Reproduce the lines starting at "Gauges -inc: Speedometer" and ending at "Interior Trim -inc: Simulated", replacing "Ducts" with "Vents" and leaving everything else unchanged.

_Stored entries:_
****************************************

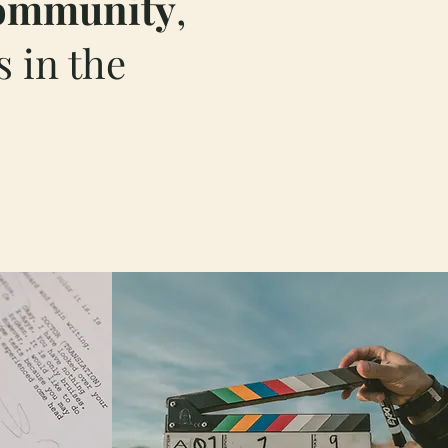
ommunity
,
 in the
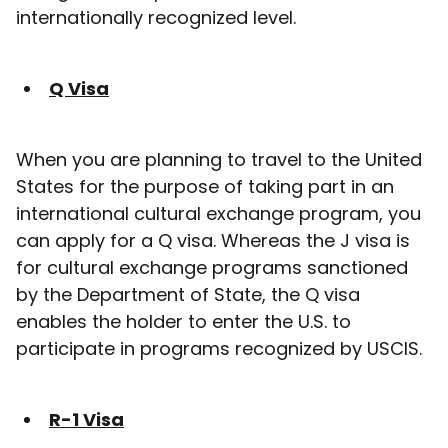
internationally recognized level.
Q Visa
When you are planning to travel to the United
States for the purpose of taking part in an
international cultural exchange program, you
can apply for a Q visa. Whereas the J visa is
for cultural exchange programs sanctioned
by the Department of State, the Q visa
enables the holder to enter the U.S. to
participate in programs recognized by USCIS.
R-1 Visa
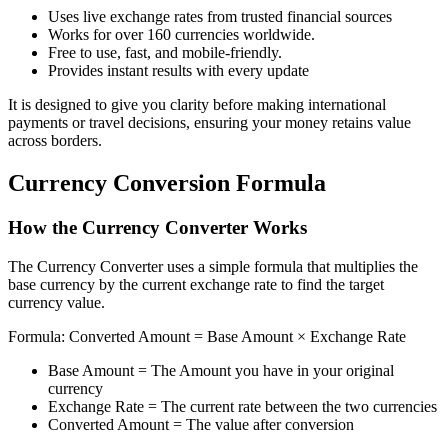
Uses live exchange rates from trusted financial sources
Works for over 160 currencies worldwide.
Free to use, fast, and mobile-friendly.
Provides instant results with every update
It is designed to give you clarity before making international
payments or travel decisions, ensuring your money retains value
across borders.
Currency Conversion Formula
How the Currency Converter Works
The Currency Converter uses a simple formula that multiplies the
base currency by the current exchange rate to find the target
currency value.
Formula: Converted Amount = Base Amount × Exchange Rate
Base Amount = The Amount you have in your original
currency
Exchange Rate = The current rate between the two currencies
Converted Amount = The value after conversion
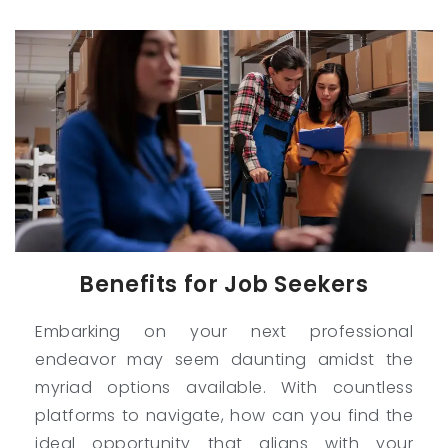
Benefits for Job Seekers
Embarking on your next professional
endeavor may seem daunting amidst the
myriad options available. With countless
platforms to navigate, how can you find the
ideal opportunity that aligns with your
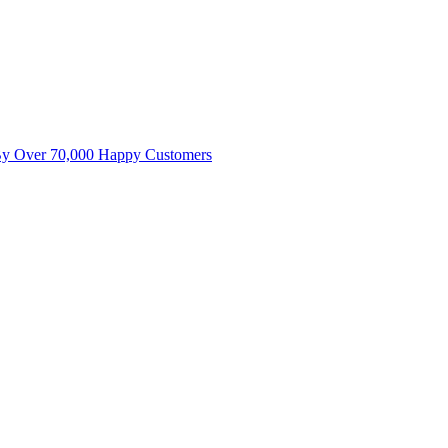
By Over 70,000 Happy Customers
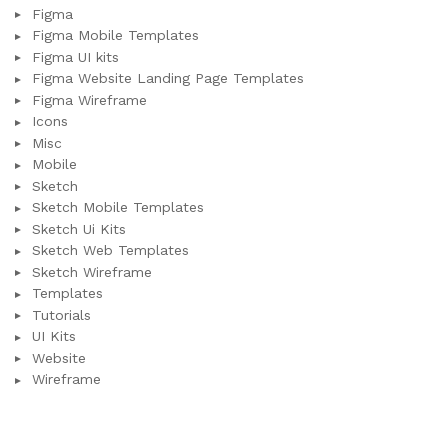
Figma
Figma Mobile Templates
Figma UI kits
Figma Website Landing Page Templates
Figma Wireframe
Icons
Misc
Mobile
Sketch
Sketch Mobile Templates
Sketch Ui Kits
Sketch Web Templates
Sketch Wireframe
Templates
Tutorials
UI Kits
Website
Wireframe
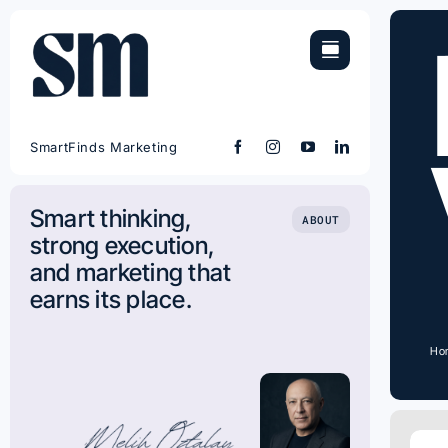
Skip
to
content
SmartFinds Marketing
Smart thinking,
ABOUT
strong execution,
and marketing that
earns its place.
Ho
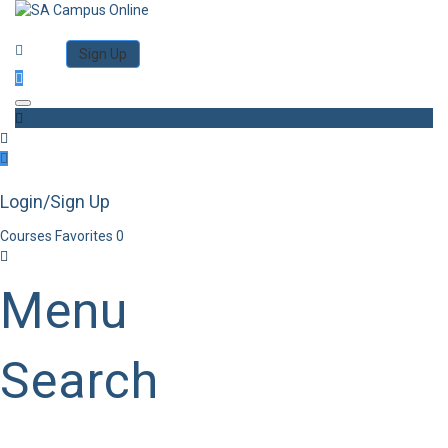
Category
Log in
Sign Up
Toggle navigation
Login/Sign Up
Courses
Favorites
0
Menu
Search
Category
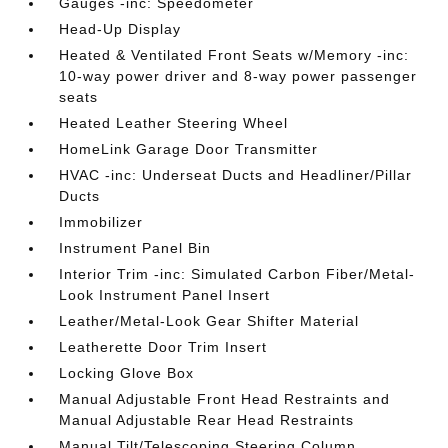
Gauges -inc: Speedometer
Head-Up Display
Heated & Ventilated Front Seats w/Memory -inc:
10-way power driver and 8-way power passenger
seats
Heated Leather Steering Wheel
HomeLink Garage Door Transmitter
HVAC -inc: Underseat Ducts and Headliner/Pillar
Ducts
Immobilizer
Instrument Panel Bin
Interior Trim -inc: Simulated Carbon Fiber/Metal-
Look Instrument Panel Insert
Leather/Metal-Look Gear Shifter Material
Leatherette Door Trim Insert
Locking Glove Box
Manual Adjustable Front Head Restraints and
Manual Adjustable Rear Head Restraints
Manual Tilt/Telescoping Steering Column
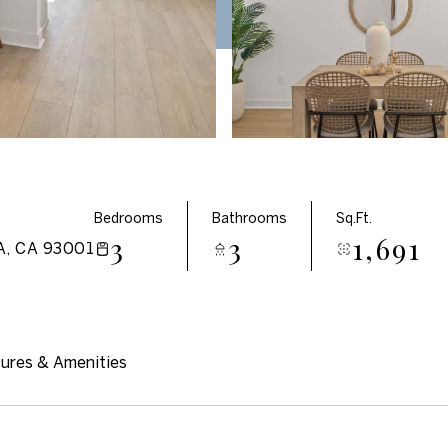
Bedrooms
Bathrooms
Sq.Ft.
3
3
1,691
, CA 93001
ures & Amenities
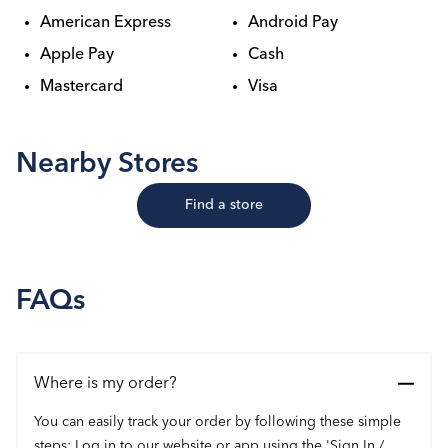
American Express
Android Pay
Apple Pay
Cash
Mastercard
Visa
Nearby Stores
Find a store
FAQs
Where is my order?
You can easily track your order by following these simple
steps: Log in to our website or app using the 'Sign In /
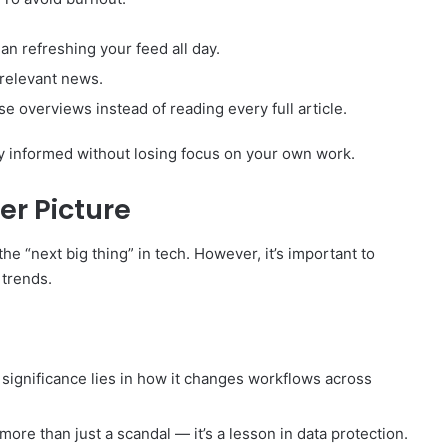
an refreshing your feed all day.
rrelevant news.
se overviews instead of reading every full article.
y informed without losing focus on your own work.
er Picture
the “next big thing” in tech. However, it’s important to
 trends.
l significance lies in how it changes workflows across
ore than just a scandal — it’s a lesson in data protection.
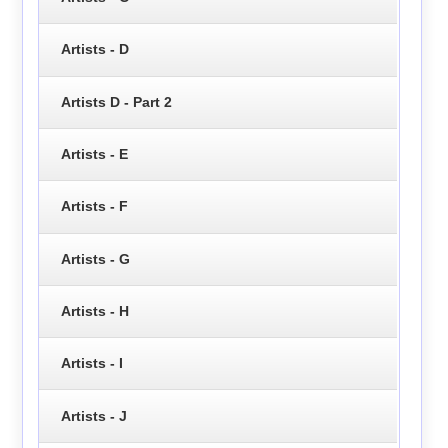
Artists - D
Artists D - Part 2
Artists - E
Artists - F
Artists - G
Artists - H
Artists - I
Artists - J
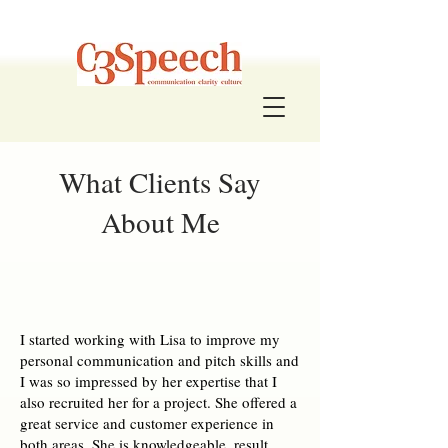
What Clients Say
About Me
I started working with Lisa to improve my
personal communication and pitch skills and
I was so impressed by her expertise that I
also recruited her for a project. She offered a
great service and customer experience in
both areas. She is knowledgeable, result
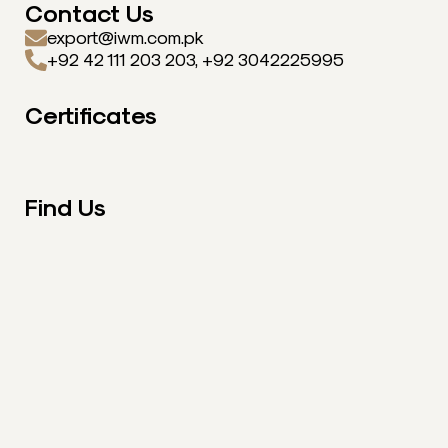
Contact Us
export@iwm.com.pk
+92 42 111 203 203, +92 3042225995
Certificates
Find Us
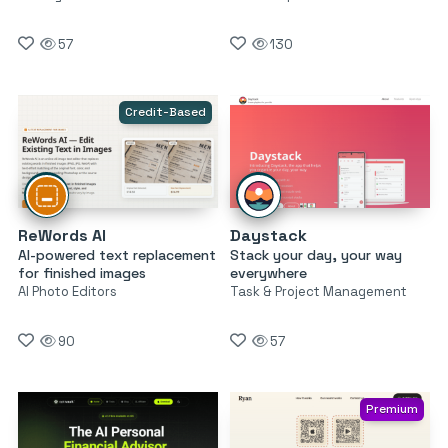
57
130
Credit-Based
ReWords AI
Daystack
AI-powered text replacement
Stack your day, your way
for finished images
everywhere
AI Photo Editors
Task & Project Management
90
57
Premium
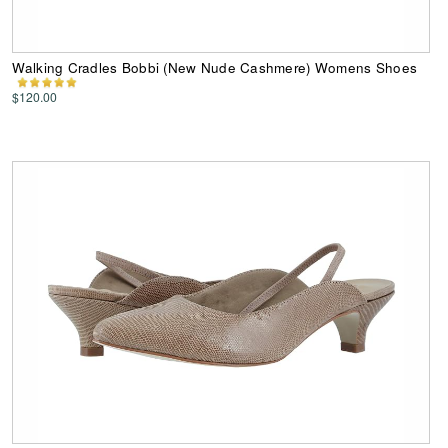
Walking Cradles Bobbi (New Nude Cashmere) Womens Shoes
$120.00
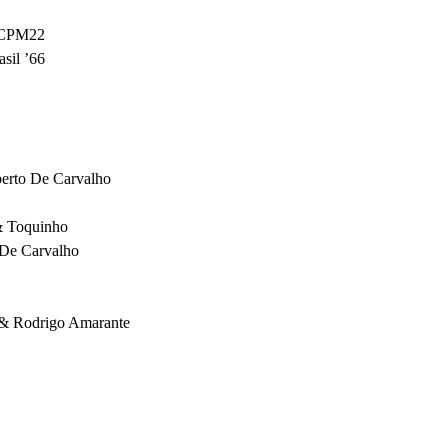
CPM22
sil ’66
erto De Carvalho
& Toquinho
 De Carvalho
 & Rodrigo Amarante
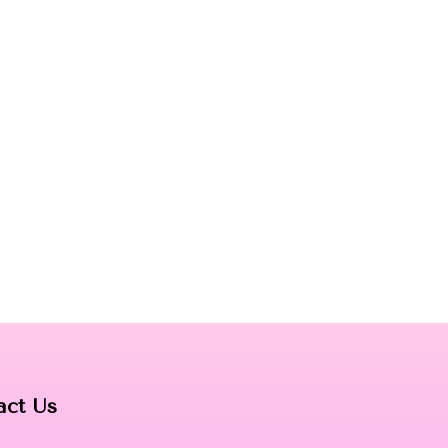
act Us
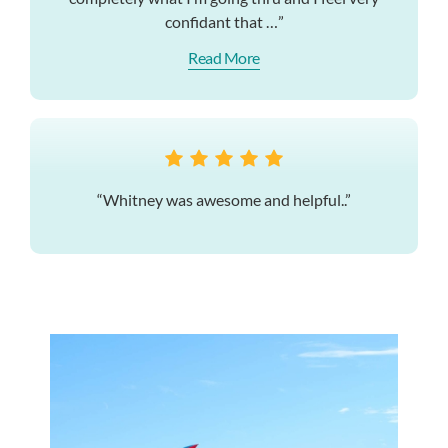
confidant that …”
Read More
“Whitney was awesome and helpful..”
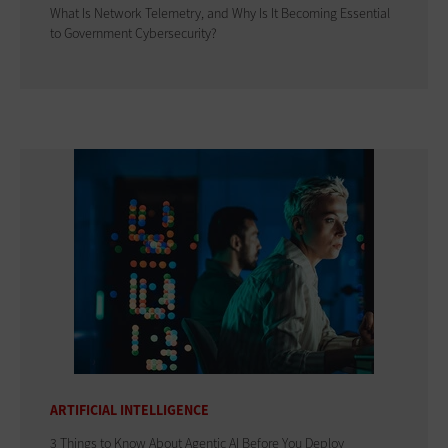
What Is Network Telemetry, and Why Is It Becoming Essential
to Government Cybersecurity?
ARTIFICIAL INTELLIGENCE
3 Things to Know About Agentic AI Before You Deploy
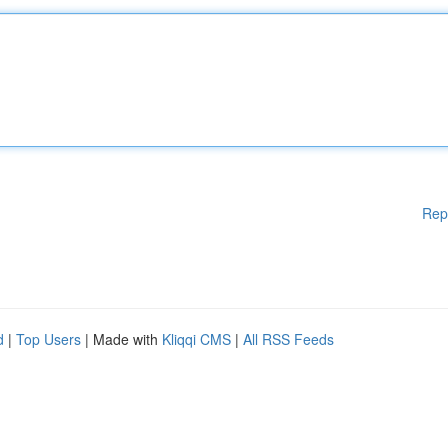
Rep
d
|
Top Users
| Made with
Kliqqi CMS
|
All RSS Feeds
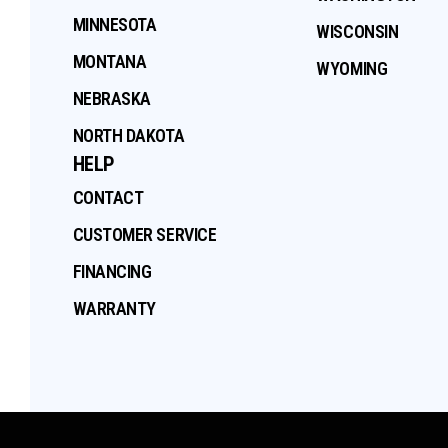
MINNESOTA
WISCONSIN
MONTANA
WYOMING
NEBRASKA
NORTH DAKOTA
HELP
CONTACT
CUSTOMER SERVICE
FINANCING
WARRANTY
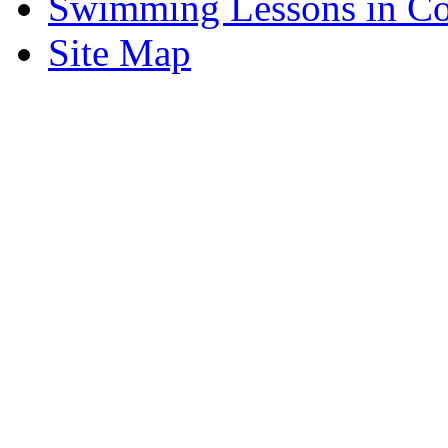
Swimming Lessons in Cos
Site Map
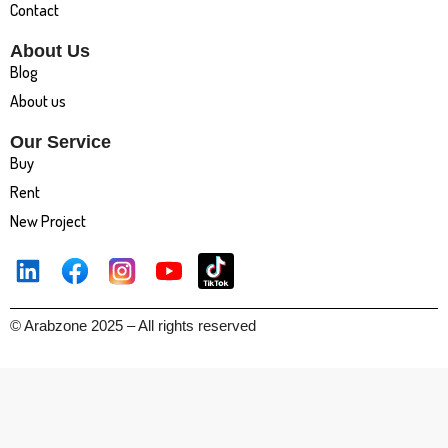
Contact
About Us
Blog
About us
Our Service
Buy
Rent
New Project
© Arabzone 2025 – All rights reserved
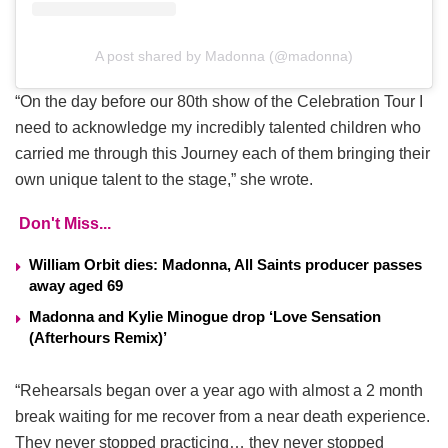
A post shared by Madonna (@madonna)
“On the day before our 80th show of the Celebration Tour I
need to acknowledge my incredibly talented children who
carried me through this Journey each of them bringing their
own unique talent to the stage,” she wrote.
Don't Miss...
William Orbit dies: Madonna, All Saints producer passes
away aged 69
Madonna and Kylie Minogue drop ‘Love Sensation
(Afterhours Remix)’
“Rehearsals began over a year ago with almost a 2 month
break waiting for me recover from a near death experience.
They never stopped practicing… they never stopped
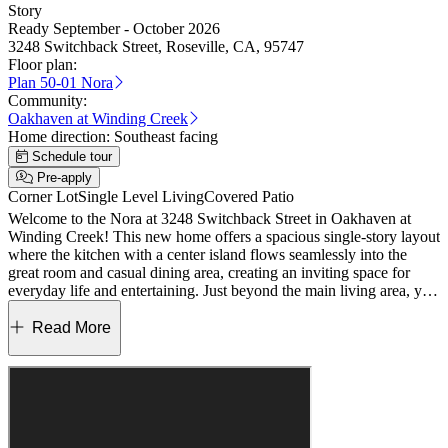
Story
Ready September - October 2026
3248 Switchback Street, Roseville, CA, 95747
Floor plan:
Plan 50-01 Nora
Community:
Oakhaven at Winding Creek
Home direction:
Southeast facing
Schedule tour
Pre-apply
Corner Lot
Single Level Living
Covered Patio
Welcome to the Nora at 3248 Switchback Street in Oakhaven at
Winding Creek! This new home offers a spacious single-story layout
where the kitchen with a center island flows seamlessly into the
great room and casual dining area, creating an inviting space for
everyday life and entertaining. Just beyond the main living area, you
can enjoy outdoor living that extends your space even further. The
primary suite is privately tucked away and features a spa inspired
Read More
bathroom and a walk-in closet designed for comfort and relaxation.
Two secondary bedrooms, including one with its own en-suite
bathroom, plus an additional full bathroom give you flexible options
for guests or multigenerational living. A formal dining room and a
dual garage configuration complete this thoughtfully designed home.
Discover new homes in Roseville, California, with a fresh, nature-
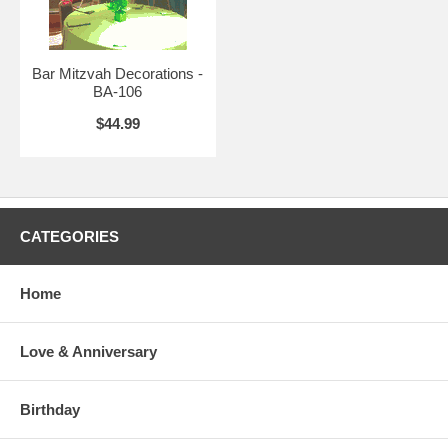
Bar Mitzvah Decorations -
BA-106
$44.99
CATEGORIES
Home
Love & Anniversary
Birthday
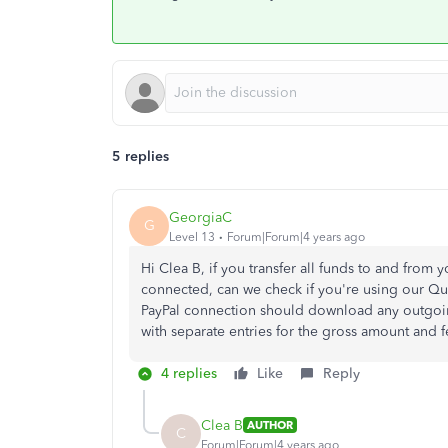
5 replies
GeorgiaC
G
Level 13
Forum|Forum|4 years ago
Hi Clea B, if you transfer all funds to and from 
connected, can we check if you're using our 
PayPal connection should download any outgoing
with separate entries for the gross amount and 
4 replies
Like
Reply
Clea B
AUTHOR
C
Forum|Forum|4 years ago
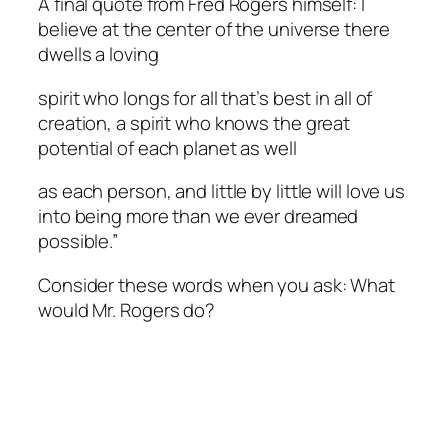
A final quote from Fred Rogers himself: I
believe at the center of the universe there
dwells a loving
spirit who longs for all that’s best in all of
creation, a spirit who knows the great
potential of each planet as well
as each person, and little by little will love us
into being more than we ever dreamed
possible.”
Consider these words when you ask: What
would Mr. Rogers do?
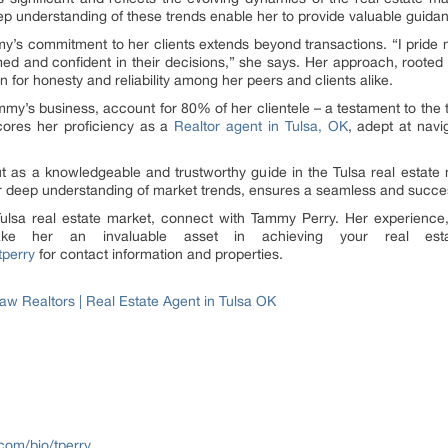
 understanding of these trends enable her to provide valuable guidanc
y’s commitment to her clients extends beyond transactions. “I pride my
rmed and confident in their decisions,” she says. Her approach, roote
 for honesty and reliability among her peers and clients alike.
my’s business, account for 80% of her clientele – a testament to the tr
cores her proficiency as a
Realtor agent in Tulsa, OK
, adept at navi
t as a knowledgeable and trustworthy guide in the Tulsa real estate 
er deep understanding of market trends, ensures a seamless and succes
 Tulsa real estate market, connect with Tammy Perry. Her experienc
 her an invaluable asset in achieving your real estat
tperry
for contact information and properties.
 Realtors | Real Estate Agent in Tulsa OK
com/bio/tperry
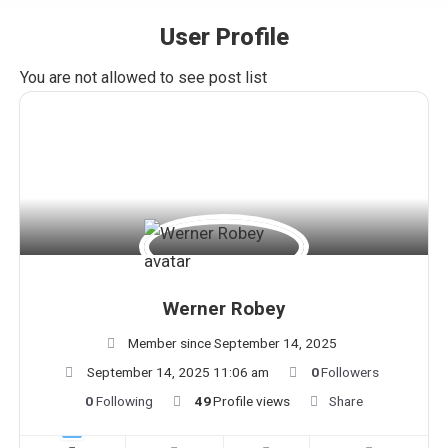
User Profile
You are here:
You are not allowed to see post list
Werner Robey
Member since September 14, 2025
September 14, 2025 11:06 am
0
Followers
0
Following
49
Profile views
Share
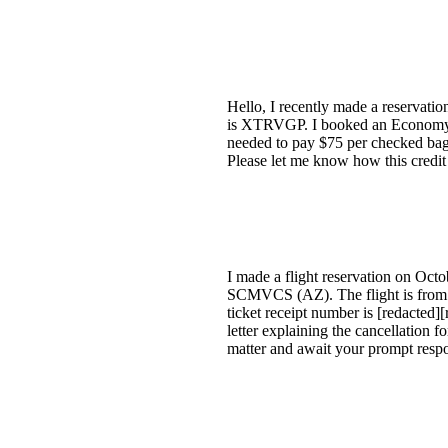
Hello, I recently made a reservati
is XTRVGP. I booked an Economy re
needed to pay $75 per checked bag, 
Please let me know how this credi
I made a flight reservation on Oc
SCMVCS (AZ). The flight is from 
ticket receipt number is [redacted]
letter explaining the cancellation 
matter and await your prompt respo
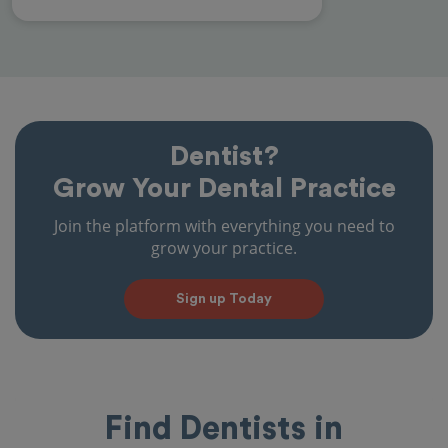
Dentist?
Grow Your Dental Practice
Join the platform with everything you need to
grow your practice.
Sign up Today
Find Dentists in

****************************************

_RESPONSE TO THIS TASK:_
Gauges -inc: Speedometer
Head-Up Display
Heated & Ventilated Front Seats w/Memory -inc:
10-way power driver and 8-way power passenger
seats
Heated Leather Steering Wheel
HomeLink Garage Door Transmitter
HVAC -inc: Underseat Vents and Headliner/Pillar
Vents
Immobilizer
Instrument Panel Bin
Interior Trim -inc: Simulated Carbon Fiber/Metal-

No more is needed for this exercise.